Анализируя наступление Западного и Брянского фронтов, Жуков доказывал Ставке, почему нельзя спешить с ним на Воронежском фронте. Да, Центральный фронт пошел на Орел сразу после отражения немецкого наступления, хорошо дебютировал, но бьет немцев в лоб. В результате — очень медленное продвижение и неоправданные потери с нашей стороны. Зачем заранее обрекать себя на то же самое на харьковском направлении?
Тут прояснилось: командование Западного фронта неумеренно возгордилось своими достижениями. Командующий 11-й гвардейской армией И. X. Баграмян (впоследствии Маршал Советского Союза) через много лет рассказал, что из этого получилось. Оставив за скобками неумеренно оптимистические реляции в Москву, Баграмян сообщает: «28-го (июля) был важный разговор по ВЧ с Верховным Главнокомандующим. Он выразил удовлетворение действиями армии в Орловской операции и выделил нам крупное пополнение, чтобы поддержать наступление». Окрыленный Баграмян отправился в войска, чтобы форсировать наступление. От этого занятия его внезапно оторвал срочный вызов на КП армии, куда совершенно неожиданно прибыл Жуков. Прибыл на два дня в эту армию, оставив Воронежский фронт.
«Когда я прилетел на КП, — писал Баграмян, — то понял, что Георгий Константинович явно не в духе. Мое радужное настроение, вызванное похвалой Верховного и его обещанием помочь пополнением, как рукой сняло. Довольно сухо поздоровавшись, маршал резко спросил:
— Как это ты, Иван Христофорович, опытный генерал, уговорил своего командующего фронтом Василия Даниловича Соколовского принять явно неправильное решение — ввести 4-ю танковую армию на неблагоприятном для массированных действий танков волховском направлении, а не на хатынецком, где явно можно было бы добиться гораздо больших успехов. Идет третий год войны, пора бы уже научиться воевать и беречь людей и технику!»

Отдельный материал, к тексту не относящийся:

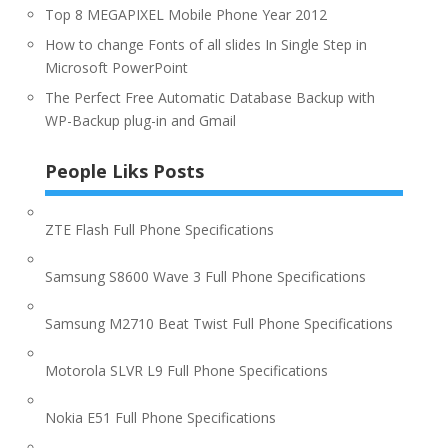
Top 8 MEGAPIXEL Mobile Phone Year 2012
How to change Fonts of all slides In Single Step in
Microsoft PowerPoint
The Perfect Free Automatic Database Backup with
WP-Backup plug-in and Gmail
People Liks Posts
ZTE Flash Full Phone Specifications
Samsung S8600 Wave 3 Full Phone Specifications
Samsung M2710 Beat Twist Full Phone Specifications
Motorola SLVR L9 Full Phone Specifications
Nokia E51 Full Phone Specifications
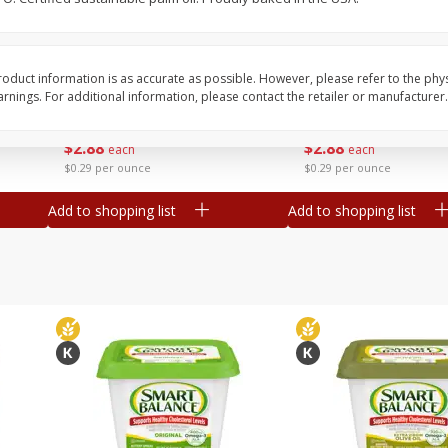
b
Lipman Tomatoes, Grape, 1 Us
Marengo Grape Toma
Dry Pint (551 Ml)
Pint
oduct information is as accurate as possible. However, please refer to the phy
nings. For additional information, please contact the retailer or manufacturer.
Save
$1.60
Save
$1.60
$
2
88
$
2
88
each
each
$0.29 per ounce
$0.29 per ounce
Add to shopping list
Add to shopping list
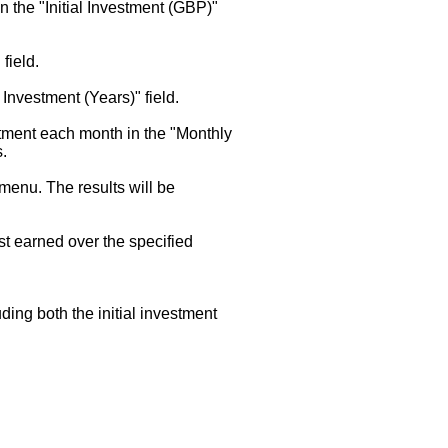
in the "Initial Investment (GBP)"
field.
f Investment (Years)" field.
stment each month in the "Monthly
s.
enu. The results will be
est earned over the specified
uding both the initial investment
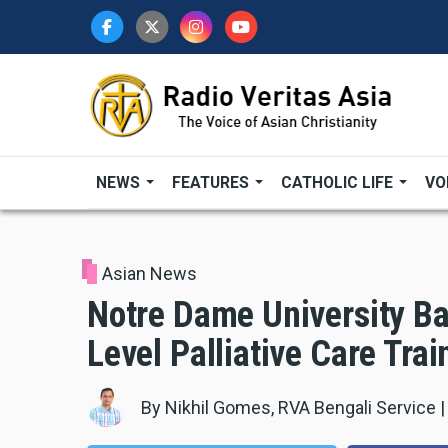
Skip
to
main
content
NEWS
FEATURES
CATHOLIC LIFE
VO
Asian News
Notre Dame University Ba
Level Palliative Care Trai
By
Nikhil Gomes, RVA Bengali Service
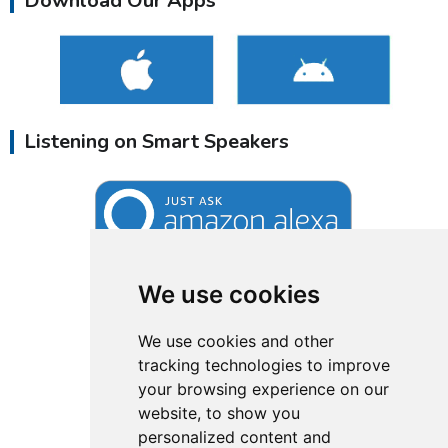
Download Our Apps
Listening on Smart Speakers
We use cookies
We use cookies and other
tracking technologies to improve
your browsing experience on our
website, to show you
personalized content and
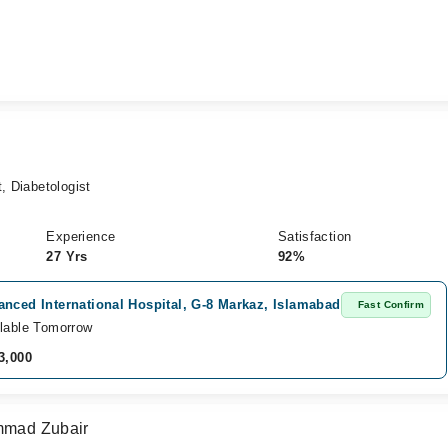
, Diabetologist
Experience
Satisfaction
27 Yrs
92%
nced International Hospital, G-8 Markaz, Islamabad
Fast Confirm
lable Tomorrow
3,000
ammad Zubair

Большой дипломат в военных погонах с пресловутым кавказским красноречием сумел отвести справедливые упреки прямодушного маршала, открыв, что он-де собирался действовать именно так, как того требует Жуков, но его не послушались и т. д. Дело кончилось тем, что Жуков отправился в 4-ю танковую армию, а «позже я узнал, — заканчивает Баграмян, — с каким искренним желанием помочь Георгий Константинович, порой рискуя жизнью, осматривал самые важные участки фронта наступления 4-й танковой армии». Весь опыт и сердце маршала-солдата восстали против того, чтобы бушевавшее здесь и на сопредельных фронтах жесточайшее сражение превратилось еще и в самое кровопролитное.
Конечно, никак не могло импонировать Жукову выявившееся было намерение Баграмяна в угоду Сталину наступать без оглядки. «Именно к этому периоду войны относится замечание Жукова: «Основных законов оперативно-стратегического искусства И, В. Сталин не придерживался. Он был подобен темпераментному кулачному бойцу, часто горячился и торопился вступать в сражение. Горячась и торопясь, И. В. Сталин не всегда правильно учитывал время, необходимое для всесторонней подготовки операции… Конечно, при этом приходилось серьезно спорить и выслушивать от И. В. Сталина неприятные и незаслуженные слова. Но тогда мы мало обращали на это внимания». «Мы» — это Г. К. Жуков и А, М. Василевский.
Им обоим потребовалось употребить немало сил, чтобы отговорить Сталина от опрометчивого решения немедленно идти вперед. Пришлось развенчивать и оптимизм иных генералов, которые после Курска фигурально грызли удила, рвались очертя голову в бой за Харьков. «Скрепя сердце после многократных переговоров Верховный утвердил наше решение, так как иного выхода тогда не было», — заметил Жуков. Около 10 дней армии двух фронтов набирались сил, сосредоточили до 230 орудий и минометов, 70 танков на каждый километр в районе прорыва.
В войсках — почти миллион человек, свыше 12 тысяч орудий и минометов, 2400 танков и самоходных орудий, 1300 самолетов — таковы силы Воронежского и Степного фронтов. Они много сильнее врага, но…
На белгородско-харьковском направлении у врага семь оборонительных рубежей. Населенные пункты превращены в мощные узлы сопротивления. Глубина обороны — 90 километров. А войсками управляет тот, кто считается в вермахте самым разумным, — поворотливый и инициативный генерал-фельдмаршал Манштейн.